Figure 9.9: Basic mosaic plot

The size of the tile is proportional to the percentage of cases in that combination of levels. Clearly more passengers perished, than survived. Those that perished were primarily 3rd class male passengers and male crew (the largest group).

If we assume that these three variables are independent, we can examine the residuals from the model and shade the tiles to match. The shade = TRUE adds fill colors. Dark blue represents more cases than expected given independence. Dark red represents less cases than expected if independence holds.

The labeling_args, set_labels, and main options improve the plot labeling.

mosaic(tbl, 
       shade = TRUE,
       labeling_args = 
         list(set_varnames = c(Sex = "Gender",
                               Survived = "Survived",
                               Class = "Passenger Class")),
       set_labels = 
         list(Survived = c("No", "Yes"),
                         Class = c("1st", "2nd", "3rd", "Crew"),
                         Sex = c("F", "M")),
       main = "Titanic data")
Mosaic plot with shading

Figure 9.10: Mosaic plot with shading

We can see that if class, gender, and survival are independent, we are seeing many more male crew perishing, and 1st, 2nd and 3rd class females surviving than would be expected. Conversely, far fewer 1st class passengers (both male and female) died than would be expected by chance. Thus the assumption of independence is rejected. (Spoiler alert: Leo doesn’t make it.)
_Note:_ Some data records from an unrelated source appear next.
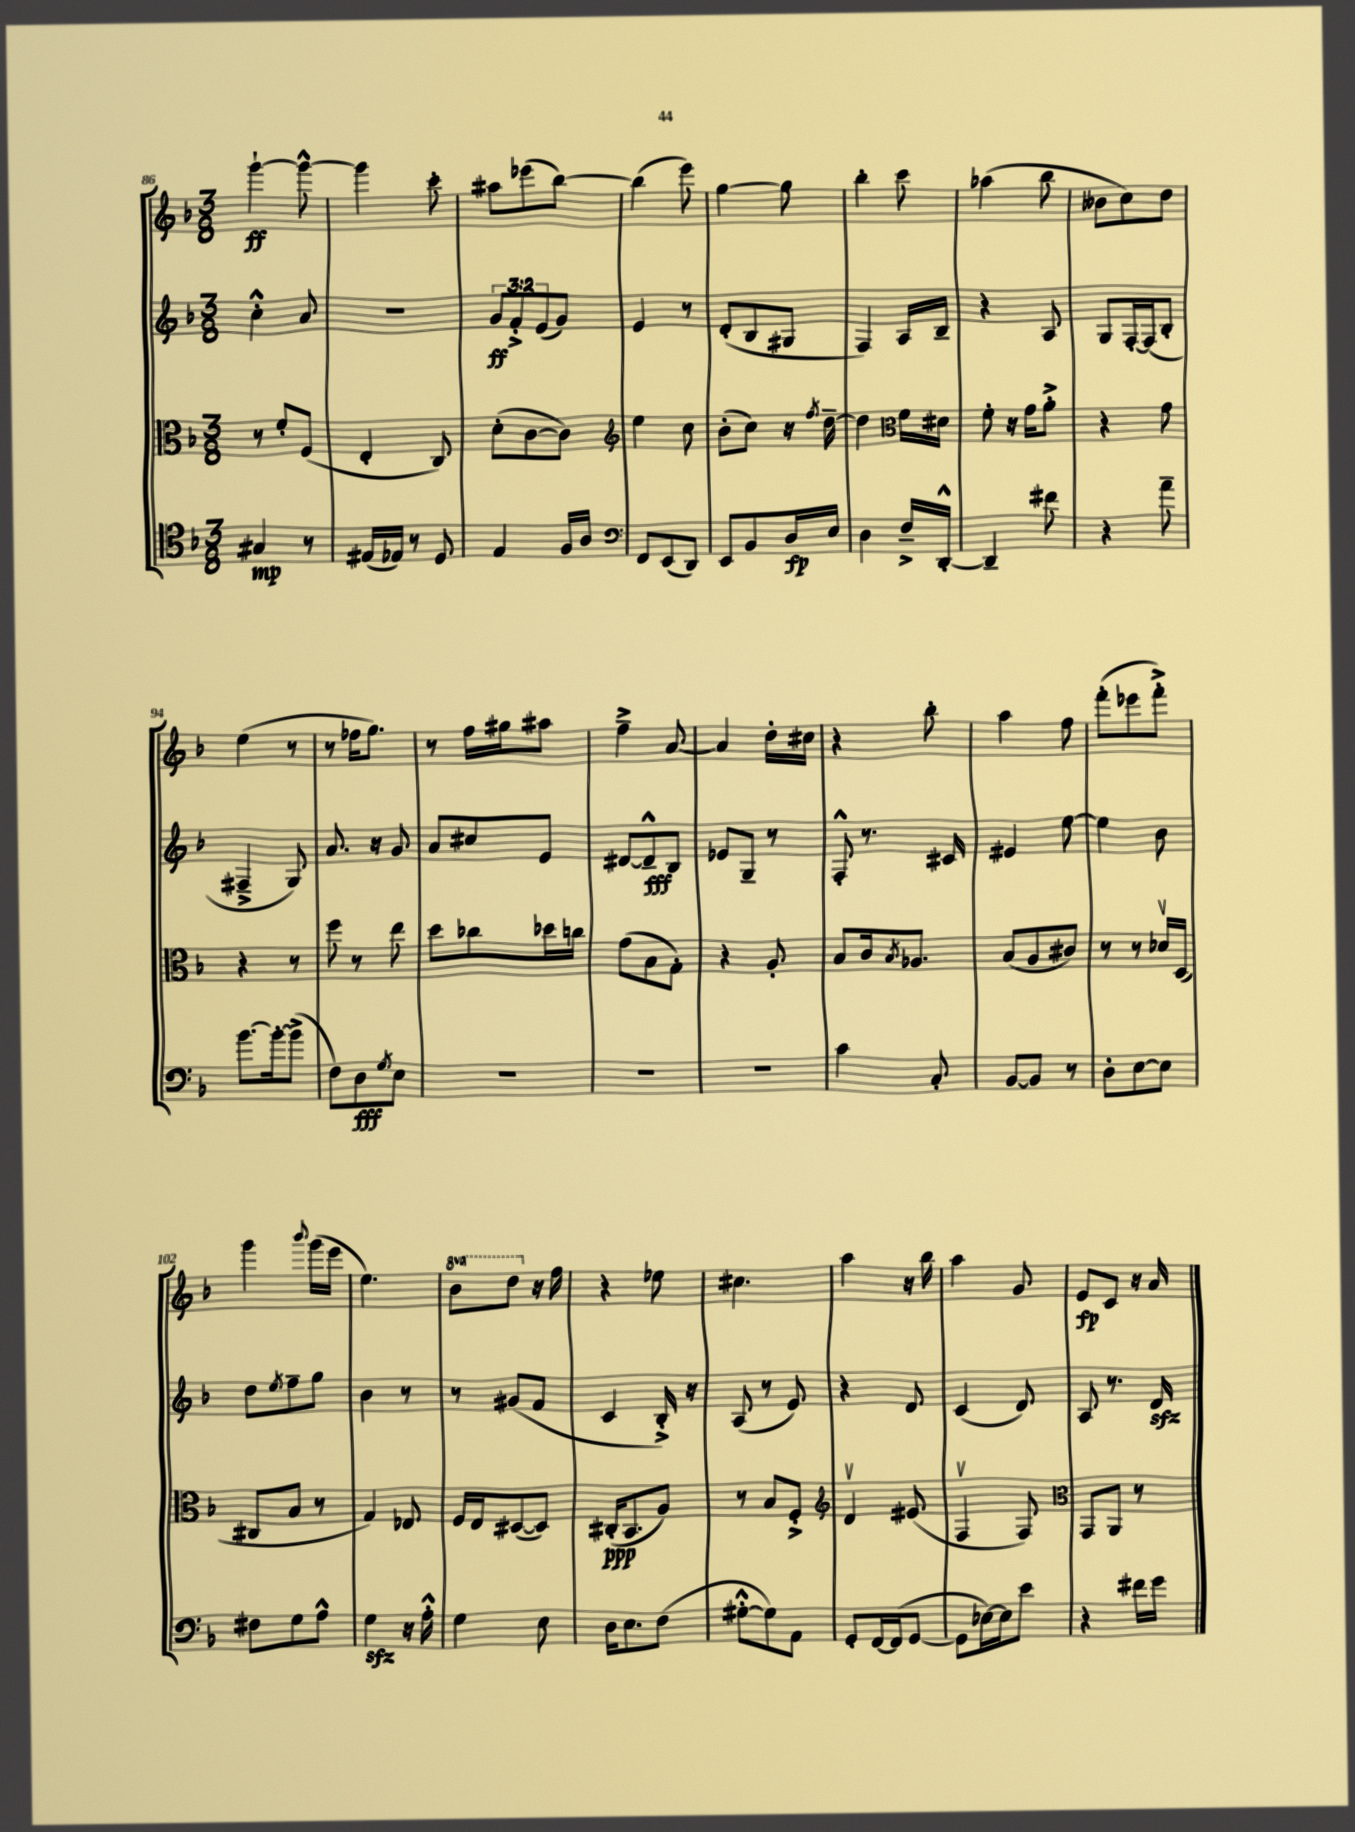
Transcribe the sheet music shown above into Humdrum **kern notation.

**kern	**kern	**kern	**kern
*staff4	*staff3	*staff2	*staff1
*clefC4	*clefC3	*clefG2	*clefG2
*k[b-]	*k[b-]	*k[b-]	*k[b-]
*M3/8	*M3/8	*M3/8	*M3/8
4G#	8r	4cc'^^	[4ggg`
.	8f'	.	.
8r	(8F	8a	8ggg^^_
=	=	=	=
(16E#	4E'	4.r	4ggg]
16E-)	.	.	.
8r	.	.	.
8D	8C)	.	8ccc'
=	=	=	=
4E	(8d'	12g	8aa#
.	.	12f'^	.
.	[8c	.	(8eee-
.	.	(12e	.
16F	8c])	8g)	[8bb-)
16A	.	.	.
=	=	=	=
*clefF4	*clefG2	*	*
8FF	4ee	4e	(4bb-]
(8EE	.	.	.
8DD)	8cc	8r	8eee)
=	=	=	=
8EE	(8b-'	(8d'	[4gg
8BB-	8cc)	8B-	.
16D	16r	8G#	8gg]
.	8qff	.	.
16E	[16dd~	.	.
=	=	=	=
4D	4dd]	4F)	4bb-'
*	*clefC3	*	*
16F~^	16f	16A	8ccc
[16DD'^^	16d#	16B-~	.
=	=	=	=
4DD~]	8f'	4r	(4aa-
.	16r	.	.
.	16g	.	.
8f#	8a'^	8A	8bb-
=	=	=	=
4r	4r	8G	8b--
.	.	[16F'	8cc)
.	.	(16F]	.
8a~	8g	8B-'	8dd
=	=	=	=
[8.b-	4r	4F#~^	(4ee
16b-'_	.	.	.
(8b-^]	8r	8G)	8r
=	=	=	=
8F)	8ff	8.a	8r
8D	8r	.	16ff-
.	.	16r	8.gg)
8qG	.	.	.
8E	8ee	8g	.
=	=	=	=
4.r	8dd	8a	8r
.	8cc-	8cc#	16ff
.	.	.	16gg#
.	16dd-	8e	8aa#
.	16cc	.	.
=	=	=	=
4.r	(8g	[8d#	4ff~^
.	8B-	8d#~^^]	.
.	8G')	8B-	[8a
=	=	=	=
4.r	4r	8e-	4a]
.	.	8G~	.
.	8A'	8r	16dd'
.	.	.	16cc#
=	=	=	=
4c	8B-	8F'^^	4r
.	16c	8.r	.
.	8qB-	.	.
.	8.A-	.	.
8C'	.	.	8bb-'
.	.	16c#	.
=	=	=	=
[8BB-	(8B-	4e#	4aa
8BB-]	8A	.	.
8r	8c#)	[8ee	8ff
=	=	=	=
8D'	8r	4ee]	(8fff'
[8E	8r	.	8eee-
8E]	16d-v	8b-	8fff'^)
.	(16D	.	.
=	=	=	=
8F#	8C#	8dd	4ggg
.	.	8qee	.
8G	8B-	8ff~	.
.	.	.	8qqbbb-
8A^^	8r	8gg	(16ggg
.	.	.	16eee
=	=	=	=
4G	4G)	4b-	4.ee)
16r	8E-	8r	.
16A'^^	.	.	.
=	=	=	=
4G	16F	8r	8bb-
.	16E	.	.
.	([8D#	(8g#	8ddd
8E	8D#])	8f	16r
.	.	.	16ff
=	=	=	=
16D	(16C#'	4c	4r
8.E	8.BB-	.	.
(8F	8A)	16B-'^)	8ee-
.	.	16r	.
=	=	=	=
[8G#'^^	8r	(8A	4.cc#
8G#])	8B-	8r	.
8AA	8F'^	8e)	.
=	=	=	=
*	*clefG2	*	*
8GG'	4dv	4r	4aa
[16FF	.	.	.
(16FF]	.	.	.
[8GG	(8e#	8d	16r
.	.	.	16bb-
=	=	=	=
8GG]	4Fv	(4c	4aa
[16E-)	.	.	.
16E-]	.	.	.
8e	8F)	8d)	8g
=	=	=	=
*	*clefC3	*	*
4r	8GG	8A	8e
.	8AA	8.r	8c
16f#	8r	.	16r
16g	.	16d	16a
==	==	==	==
*-	*-	*-	*-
For complicated tables, labels can easily overlap. See ?labeling_border for plotting options.

References

Breheny, Patrick, and Woodrow Burchett. 2017. “Visualization of Regression Models Using Visreg.” Journal Article. The R Journal 9 (2): 56–71. https://doi.org/10.32614/RJ-2017-046.
Wickham, Hadley, and Garrett Grolemund. 2017. R for Data Science : Import, Tidy, Transform, Visualize, and Model Data. Book. Beijing: O’Reilly.